§ **Directions**
From the records below, extract each line that contains the string "hide", reproducing those lines without alteration.

---------------

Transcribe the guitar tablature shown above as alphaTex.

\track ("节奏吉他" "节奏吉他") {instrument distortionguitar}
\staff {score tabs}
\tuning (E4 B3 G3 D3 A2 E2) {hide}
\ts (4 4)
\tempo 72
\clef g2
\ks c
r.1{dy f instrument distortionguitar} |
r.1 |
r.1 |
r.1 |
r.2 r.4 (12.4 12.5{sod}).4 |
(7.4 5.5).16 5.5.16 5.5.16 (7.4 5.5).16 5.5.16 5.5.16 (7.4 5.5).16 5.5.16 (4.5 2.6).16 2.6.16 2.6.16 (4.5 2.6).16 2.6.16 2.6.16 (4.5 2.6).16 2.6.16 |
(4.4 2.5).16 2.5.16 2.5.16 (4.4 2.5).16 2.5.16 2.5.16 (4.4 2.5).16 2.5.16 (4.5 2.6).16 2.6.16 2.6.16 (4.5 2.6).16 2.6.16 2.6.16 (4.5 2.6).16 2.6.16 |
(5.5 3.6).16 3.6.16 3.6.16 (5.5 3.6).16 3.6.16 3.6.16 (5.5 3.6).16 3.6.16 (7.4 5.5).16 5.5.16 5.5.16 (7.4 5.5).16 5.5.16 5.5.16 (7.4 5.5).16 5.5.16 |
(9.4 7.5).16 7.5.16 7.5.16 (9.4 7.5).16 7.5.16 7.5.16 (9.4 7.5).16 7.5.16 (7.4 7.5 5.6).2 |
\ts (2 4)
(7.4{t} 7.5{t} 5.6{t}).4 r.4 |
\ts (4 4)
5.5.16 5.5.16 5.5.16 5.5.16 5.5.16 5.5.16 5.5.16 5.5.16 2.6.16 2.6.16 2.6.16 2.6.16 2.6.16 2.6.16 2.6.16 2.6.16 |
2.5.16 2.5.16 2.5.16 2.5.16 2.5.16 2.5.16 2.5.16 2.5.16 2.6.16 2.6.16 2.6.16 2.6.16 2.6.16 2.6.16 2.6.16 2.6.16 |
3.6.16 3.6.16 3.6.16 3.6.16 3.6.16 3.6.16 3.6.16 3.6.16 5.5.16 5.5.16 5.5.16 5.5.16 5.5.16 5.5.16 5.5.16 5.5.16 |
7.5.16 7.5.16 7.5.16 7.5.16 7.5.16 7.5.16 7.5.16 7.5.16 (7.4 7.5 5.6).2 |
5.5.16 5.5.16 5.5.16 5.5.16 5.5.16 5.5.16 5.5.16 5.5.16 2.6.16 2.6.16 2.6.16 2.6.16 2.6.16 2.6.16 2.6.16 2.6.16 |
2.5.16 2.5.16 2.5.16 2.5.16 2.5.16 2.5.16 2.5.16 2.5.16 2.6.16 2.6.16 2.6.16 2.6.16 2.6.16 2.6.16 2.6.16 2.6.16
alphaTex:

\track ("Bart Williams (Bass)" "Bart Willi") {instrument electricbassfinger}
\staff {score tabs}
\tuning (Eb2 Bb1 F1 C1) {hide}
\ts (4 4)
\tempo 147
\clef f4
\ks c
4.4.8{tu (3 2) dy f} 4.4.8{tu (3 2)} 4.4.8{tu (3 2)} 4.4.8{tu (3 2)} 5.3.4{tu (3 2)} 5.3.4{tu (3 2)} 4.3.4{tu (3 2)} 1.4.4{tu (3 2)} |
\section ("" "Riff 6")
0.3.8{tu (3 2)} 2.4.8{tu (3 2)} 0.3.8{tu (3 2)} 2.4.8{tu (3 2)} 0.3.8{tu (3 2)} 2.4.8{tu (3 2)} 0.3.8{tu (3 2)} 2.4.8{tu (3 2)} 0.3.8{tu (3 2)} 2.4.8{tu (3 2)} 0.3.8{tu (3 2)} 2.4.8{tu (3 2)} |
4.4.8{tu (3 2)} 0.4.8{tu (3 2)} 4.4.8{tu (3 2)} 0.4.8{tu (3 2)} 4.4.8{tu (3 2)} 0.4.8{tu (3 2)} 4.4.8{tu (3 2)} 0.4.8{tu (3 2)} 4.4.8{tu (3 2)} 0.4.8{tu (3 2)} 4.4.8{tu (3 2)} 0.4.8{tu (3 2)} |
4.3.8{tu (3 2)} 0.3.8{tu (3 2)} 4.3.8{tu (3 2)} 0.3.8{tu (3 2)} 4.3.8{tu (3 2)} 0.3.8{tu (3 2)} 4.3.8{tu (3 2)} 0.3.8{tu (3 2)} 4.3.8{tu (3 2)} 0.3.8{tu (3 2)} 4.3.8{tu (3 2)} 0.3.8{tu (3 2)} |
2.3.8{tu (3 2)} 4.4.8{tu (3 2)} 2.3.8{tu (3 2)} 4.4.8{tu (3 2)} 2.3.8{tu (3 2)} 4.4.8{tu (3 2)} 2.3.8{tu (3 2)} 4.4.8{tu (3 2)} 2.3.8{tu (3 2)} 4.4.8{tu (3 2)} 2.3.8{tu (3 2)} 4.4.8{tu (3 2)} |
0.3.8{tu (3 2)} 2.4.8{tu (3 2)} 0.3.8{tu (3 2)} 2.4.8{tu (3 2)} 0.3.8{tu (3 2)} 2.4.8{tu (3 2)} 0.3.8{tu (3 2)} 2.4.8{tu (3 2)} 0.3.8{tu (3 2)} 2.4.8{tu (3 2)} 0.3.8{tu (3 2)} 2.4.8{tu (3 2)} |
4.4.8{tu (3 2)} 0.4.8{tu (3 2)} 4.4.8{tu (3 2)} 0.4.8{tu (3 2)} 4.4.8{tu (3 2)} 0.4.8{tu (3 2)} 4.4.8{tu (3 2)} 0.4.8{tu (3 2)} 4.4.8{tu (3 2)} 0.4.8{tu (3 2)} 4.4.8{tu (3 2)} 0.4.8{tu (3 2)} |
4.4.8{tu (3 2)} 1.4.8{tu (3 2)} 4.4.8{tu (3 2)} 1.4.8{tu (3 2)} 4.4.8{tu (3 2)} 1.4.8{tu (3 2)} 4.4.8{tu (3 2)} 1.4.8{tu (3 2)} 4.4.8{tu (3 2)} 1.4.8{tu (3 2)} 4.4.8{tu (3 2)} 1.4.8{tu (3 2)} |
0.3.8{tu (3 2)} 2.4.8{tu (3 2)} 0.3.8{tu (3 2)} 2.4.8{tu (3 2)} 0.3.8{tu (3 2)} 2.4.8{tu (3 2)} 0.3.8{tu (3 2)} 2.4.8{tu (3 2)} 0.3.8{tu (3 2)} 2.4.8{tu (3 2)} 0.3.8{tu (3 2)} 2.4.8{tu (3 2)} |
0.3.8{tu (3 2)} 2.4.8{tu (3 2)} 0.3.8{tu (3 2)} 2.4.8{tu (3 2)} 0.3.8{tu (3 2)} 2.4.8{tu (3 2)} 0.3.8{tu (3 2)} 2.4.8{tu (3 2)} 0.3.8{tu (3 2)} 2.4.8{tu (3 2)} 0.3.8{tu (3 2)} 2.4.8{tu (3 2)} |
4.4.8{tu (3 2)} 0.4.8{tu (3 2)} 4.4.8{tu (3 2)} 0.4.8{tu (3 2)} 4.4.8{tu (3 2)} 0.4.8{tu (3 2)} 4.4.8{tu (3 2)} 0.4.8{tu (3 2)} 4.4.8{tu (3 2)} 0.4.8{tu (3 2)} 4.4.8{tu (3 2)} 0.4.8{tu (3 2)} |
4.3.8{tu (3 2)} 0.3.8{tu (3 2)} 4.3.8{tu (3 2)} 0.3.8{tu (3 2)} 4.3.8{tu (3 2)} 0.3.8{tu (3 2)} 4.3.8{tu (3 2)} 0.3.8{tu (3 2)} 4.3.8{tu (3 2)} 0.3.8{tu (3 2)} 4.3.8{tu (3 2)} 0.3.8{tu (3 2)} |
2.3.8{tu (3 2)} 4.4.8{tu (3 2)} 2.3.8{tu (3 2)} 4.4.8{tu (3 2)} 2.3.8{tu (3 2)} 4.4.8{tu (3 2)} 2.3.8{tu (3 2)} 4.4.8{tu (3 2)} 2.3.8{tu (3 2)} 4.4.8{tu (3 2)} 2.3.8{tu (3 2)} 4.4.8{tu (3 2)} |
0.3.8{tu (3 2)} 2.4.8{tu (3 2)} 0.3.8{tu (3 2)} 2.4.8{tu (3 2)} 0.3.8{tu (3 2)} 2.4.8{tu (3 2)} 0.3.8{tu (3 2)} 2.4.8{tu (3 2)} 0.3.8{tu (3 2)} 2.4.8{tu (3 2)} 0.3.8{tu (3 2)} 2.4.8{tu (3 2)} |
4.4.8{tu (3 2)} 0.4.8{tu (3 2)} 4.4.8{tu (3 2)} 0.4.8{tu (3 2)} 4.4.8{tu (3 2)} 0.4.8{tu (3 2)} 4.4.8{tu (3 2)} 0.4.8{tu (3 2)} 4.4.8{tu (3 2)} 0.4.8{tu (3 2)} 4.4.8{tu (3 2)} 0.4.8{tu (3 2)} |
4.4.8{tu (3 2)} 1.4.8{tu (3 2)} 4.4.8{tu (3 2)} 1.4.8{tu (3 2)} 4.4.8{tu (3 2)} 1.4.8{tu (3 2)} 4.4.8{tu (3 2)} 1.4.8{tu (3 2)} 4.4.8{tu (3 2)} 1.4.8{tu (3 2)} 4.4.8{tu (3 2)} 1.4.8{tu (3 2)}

---------------

§ **Task response**
\tuning (E4 B3 G3 D3 A2 E2) {hide}
\tuning (Eb2 Bb1 F1 C1) {hide}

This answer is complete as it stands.